◆ **EXERCISES**:
a - Extract from the fishing forum thread, word for word, the part that opens with the words containing "Too bad not" and closes with "(Mar 16, 2004)".
b - Decide whether each statement agrees with the fishing forum thread, and answer yes or no, quoting the words of the thread that settle it: (i) Mike Rathnow bought new line for his reels. (ii) buddhabelly declines to join a Lake Simcoe outing. (iii) Mike Rathnow plans to attend tonight.
c - Name every distinct username that appears as a post heading in the fishing forum thread.

◆ **STUDY TEXT**:
So, I see my wife got to you too, huh? Man, she must _really_ dislike that tail.....  


.....either that, or it was _NEAL_ ! Yeah, he's _always_ babbling about how he wants to use it as a scent drag and lay down a trail with it.....yeah, it must have been Neal..... :xzicon_sm


----------



## Mike Rathnow (Jun 29, 2004)

Too bad not more people could attend. It was a great time and met some good people. Won't make it tonight, personal reasons, but will definitly be at the next one. And as for Buddahbelly, Well Tim, I'll be good this time....LOL


----------



## MUSHY1 (Mar 16, 2004)

Hey Mike R., keep Simcoe in the back of your head for this Winter Dillys. Gotta go smash some Slob Perch!!!!!! :corkysm55 

Mushy1


----------



## Mike Rathnow (Jun 29, 2004)

Mushy1;

Lake Simco must be tatooed to my brain. Talking to ya last night made it all the worst. When I got home I went down the basement and checked on all my jigging raps, and K-hooks. went out today and bought all new line for my reels, and replaced it all. Got the augers all sharpened and ready to go I never done this in August before....LOL I'm ready to go now.


----------



## Mags (Apr 10, 2002)

No amount of money or anything else could do harm to the PrtyMolusk........you see, he's protected by "THE FORCE"! Any attempt to jeopardize it would lead to your worst nightmare multiplied exponentially and lasting onto your family eternally! NOT A PRETTY PICTURE! :yikes:


----------



## Mike Rathnow (Jun 29, 2004)

3 different time's to cut off that scent drag. Les was just too quick for me...LOL


----------



## PrtyMolusk (Aug 13, 2000)

Mike Rathnow said:


> 3 different time's to cut off that scent drag. Les was just too quick for me...LOL


Howdy, Mike-

It's my sixth sense.....or is that 'sick' sense.....??


----------



## buddhabelly (Jan 19, 2003)

Did I hear Lake Simcoe? Possibly a Lake Simcoe outing? I'm in if someone wants to plan it!


----------

◆ **EXTRACTED DATA**:
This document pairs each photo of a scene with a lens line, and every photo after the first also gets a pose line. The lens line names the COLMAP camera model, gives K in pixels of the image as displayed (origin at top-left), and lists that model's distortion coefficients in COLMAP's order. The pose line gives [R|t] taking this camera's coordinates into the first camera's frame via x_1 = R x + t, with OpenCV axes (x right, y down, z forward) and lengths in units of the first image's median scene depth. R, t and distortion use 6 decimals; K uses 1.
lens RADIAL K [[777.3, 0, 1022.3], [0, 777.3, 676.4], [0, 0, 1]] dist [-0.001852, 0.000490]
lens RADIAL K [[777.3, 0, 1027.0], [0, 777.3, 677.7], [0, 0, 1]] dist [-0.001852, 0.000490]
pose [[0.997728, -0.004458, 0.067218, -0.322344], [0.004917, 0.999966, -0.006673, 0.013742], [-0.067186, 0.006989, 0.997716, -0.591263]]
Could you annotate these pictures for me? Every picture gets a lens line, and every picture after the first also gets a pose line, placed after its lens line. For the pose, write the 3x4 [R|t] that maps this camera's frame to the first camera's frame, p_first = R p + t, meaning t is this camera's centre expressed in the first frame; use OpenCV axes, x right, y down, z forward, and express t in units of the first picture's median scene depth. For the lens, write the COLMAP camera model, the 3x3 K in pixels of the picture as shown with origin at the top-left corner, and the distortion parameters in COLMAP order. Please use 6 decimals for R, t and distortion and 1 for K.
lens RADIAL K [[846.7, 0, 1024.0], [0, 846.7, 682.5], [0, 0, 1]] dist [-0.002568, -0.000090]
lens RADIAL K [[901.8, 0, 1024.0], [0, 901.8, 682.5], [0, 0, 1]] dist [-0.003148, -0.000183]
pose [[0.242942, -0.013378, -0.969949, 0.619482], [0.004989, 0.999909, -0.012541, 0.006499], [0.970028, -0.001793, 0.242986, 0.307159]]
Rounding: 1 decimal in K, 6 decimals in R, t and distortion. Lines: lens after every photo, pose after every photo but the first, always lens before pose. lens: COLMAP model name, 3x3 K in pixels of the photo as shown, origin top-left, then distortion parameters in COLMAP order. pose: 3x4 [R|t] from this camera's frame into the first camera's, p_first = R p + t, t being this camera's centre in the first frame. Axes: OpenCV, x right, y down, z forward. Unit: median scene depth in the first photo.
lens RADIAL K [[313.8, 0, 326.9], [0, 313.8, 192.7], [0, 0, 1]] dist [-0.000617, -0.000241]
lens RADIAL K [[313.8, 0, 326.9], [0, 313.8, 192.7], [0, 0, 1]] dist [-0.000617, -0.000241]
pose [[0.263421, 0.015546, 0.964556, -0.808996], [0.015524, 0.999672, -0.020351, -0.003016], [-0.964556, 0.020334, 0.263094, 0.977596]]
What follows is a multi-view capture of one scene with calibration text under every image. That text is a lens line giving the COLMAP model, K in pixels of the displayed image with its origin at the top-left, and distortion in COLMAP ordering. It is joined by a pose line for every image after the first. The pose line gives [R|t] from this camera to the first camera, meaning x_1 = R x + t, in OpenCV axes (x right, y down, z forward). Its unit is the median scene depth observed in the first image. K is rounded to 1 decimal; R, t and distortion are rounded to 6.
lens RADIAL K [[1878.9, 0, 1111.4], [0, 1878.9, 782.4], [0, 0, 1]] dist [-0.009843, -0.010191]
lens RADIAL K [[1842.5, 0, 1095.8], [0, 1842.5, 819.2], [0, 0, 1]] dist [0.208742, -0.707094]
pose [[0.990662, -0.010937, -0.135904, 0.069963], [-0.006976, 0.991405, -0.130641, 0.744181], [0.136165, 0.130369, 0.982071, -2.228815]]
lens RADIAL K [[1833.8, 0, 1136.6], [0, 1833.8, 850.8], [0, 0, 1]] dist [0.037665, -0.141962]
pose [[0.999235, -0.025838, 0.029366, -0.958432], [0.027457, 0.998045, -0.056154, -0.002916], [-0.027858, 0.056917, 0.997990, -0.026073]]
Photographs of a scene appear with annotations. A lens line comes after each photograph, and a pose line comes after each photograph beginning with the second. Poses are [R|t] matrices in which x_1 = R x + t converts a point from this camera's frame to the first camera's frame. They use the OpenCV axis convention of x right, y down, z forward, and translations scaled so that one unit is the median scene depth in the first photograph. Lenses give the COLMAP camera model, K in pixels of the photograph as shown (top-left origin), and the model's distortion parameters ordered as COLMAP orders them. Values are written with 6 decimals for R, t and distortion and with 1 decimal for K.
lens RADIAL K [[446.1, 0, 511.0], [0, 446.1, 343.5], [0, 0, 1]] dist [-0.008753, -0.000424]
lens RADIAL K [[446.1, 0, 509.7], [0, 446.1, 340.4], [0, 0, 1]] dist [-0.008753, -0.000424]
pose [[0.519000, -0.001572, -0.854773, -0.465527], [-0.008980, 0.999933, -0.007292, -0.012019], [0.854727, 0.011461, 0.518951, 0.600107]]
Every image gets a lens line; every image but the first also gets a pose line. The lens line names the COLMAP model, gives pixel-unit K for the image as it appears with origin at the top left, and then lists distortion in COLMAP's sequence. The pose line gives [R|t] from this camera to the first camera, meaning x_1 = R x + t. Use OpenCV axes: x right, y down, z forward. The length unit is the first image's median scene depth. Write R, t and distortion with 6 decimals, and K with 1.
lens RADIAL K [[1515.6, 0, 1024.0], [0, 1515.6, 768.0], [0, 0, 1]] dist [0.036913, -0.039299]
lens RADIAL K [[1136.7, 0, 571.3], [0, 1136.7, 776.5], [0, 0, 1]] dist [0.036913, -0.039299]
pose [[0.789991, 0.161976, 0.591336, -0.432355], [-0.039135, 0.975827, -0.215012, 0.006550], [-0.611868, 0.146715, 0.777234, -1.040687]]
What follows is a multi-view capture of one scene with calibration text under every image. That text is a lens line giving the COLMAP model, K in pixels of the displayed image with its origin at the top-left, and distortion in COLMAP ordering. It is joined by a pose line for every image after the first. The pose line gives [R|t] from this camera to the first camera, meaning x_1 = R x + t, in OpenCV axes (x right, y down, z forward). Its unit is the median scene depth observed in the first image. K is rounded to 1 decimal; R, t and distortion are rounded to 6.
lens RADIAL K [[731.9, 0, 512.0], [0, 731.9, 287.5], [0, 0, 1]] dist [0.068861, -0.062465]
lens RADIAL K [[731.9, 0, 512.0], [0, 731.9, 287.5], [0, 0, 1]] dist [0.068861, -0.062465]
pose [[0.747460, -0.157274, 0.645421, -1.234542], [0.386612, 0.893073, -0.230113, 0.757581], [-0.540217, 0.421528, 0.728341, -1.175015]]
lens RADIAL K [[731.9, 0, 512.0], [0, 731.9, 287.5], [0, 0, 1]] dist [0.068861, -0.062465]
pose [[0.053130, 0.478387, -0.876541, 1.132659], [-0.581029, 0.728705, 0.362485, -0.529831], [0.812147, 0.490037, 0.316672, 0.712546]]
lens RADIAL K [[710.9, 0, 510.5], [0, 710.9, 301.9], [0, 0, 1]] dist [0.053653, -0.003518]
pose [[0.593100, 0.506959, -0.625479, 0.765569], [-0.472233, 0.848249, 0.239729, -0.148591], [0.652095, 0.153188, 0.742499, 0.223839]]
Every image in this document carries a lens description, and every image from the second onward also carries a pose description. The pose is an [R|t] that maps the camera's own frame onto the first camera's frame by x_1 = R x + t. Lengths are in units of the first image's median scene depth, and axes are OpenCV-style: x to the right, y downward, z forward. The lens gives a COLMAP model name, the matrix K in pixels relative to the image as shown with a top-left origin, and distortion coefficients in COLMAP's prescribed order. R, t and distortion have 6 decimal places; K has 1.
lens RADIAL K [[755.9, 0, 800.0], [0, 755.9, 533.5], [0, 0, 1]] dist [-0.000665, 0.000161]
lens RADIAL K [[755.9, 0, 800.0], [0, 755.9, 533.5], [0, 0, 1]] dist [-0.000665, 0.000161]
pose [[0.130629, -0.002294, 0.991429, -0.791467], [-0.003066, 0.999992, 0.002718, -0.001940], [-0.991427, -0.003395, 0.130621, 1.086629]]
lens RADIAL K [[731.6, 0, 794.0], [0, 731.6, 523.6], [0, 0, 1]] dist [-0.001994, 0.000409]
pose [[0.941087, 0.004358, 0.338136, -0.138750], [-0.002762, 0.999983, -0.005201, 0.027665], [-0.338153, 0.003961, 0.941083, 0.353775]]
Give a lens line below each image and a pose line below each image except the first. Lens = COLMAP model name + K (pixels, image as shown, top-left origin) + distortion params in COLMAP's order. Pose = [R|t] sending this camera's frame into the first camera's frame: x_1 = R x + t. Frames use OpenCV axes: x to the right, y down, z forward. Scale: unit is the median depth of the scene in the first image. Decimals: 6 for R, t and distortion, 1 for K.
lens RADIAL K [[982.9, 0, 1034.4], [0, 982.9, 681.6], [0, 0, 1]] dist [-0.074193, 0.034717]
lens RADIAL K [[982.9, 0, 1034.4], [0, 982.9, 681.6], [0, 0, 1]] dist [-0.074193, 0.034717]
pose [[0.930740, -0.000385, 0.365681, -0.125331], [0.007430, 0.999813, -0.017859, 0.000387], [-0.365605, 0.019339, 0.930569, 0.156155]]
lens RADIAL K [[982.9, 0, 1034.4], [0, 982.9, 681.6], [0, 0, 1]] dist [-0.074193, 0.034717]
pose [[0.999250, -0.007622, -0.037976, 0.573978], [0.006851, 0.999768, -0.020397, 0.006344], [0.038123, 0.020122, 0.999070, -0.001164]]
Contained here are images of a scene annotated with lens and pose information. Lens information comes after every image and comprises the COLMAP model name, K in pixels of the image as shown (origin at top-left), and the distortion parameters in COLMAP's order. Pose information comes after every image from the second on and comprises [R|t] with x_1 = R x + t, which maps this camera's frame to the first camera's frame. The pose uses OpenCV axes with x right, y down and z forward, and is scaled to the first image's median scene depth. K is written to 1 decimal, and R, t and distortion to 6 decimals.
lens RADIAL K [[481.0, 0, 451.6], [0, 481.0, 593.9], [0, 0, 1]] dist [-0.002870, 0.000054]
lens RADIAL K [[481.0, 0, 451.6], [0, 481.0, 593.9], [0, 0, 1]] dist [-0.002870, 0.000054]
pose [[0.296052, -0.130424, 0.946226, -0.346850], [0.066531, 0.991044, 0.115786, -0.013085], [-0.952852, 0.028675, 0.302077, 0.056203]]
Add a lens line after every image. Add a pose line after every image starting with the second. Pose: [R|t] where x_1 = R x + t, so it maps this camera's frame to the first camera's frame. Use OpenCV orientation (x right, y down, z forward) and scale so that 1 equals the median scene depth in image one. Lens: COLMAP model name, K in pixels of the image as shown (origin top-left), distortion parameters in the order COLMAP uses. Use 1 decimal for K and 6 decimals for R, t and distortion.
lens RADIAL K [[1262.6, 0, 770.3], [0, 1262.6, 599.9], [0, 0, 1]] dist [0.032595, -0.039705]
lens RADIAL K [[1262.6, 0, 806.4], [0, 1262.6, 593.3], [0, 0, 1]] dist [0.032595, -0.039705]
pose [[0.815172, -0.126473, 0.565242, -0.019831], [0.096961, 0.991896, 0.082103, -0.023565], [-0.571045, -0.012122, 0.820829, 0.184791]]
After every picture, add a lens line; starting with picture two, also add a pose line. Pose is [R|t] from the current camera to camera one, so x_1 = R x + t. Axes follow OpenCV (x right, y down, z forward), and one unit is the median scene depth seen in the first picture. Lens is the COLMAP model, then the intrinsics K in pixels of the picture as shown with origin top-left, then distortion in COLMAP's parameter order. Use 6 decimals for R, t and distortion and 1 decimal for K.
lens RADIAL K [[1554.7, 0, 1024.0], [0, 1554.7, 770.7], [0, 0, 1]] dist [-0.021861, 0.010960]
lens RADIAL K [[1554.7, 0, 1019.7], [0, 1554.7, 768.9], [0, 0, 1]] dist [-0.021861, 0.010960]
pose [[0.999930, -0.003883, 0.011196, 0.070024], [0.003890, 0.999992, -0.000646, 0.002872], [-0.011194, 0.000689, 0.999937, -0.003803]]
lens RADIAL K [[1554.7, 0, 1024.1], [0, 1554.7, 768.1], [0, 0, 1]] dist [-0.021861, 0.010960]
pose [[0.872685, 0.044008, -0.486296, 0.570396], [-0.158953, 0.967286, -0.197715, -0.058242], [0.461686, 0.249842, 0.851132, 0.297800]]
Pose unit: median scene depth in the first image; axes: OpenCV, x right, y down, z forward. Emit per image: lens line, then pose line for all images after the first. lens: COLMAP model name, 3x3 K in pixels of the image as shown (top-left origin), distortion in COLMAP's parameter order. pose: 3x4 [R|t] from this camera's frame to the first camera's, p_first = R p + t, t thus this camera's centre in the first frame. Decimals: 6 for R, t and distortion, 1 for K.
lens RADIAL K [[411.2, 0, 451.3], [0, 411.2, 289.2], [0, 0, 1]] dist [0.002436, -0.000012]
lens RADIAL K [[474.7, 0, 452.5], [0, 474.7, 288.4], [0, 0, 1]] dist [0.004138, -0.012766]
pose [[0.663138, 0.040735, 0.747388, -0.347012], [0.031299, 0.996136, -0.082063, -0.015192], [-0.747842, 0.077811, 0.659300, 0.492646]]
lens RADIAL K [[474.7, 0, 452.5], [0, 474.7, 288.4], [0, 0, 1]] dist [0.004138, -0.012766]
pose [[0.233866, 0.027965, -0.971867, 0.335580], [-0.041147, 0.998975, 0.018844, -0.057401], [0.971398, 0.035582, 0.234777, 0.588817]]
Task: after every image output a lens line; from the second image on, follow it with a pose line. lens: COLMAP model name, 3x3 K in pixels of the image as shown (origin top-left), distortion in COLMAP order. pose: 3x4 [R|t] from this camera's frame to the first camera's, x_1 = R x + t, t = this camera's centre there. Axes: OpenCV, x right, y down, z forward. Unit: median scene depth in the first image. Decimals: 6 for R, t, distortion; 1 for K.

◆ **ANSWERS FOR THE EXERCISE**:
a -
Too bad not more people could attend. It was a great time and met some good people. Won't make it tonight, personal reasons, but will definitly be at the next one. And as for Buddahbelly, Well Tim, I'll be good this time....LOL


----------



## MUSHY1 (Mar 16, 2004)

b -
(i) Yes: "went out today and bought all new line for my reels"
(ii) No: "I'm in if someone wants to plan it!"
(iii) No: "Won't make it tonight, personal reasons"

c - Mike Rathnow, MUSHY1, Mags, PrtyMolusk, buddhabelly